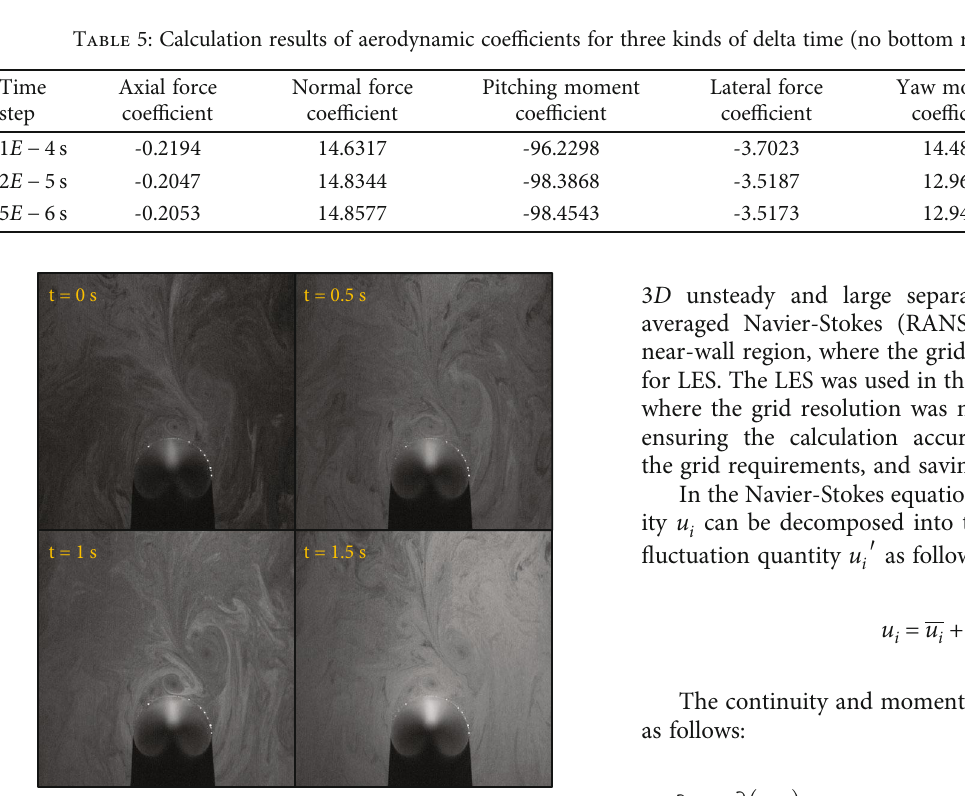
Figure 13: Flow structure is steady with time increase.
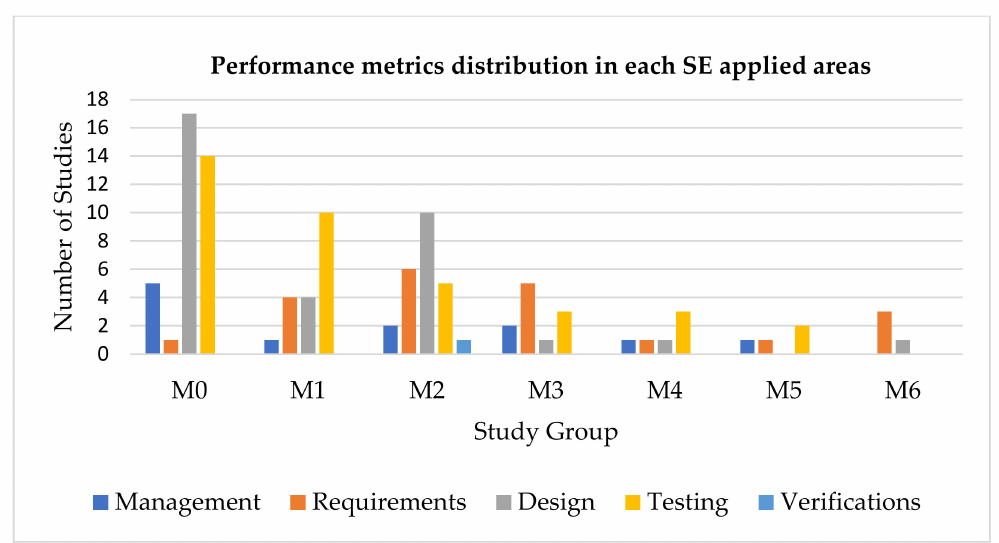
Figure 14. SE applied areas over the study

...

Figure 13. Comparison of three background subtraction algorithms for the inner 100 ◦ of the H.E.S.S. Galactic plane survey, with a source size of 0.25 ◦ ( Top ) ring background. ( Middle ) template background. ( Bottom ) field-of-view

--

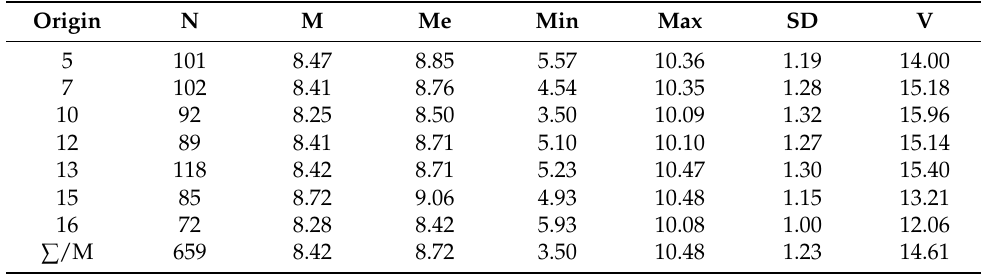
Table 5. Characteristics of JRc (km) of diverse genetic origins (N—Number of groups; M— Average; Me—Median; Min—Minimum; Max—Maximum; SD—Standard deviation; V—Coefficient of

• **Task brief**
Quote word for word only the lines above from the one containing "Figure 13: Flow" through the one containing "Figure 14. SE applied areas over the study". Pictures stay out of your copy.

• **Solution to this task**
Figure 13: Flow structure is steady with time increase.
Figure 14. SE applied areas over the study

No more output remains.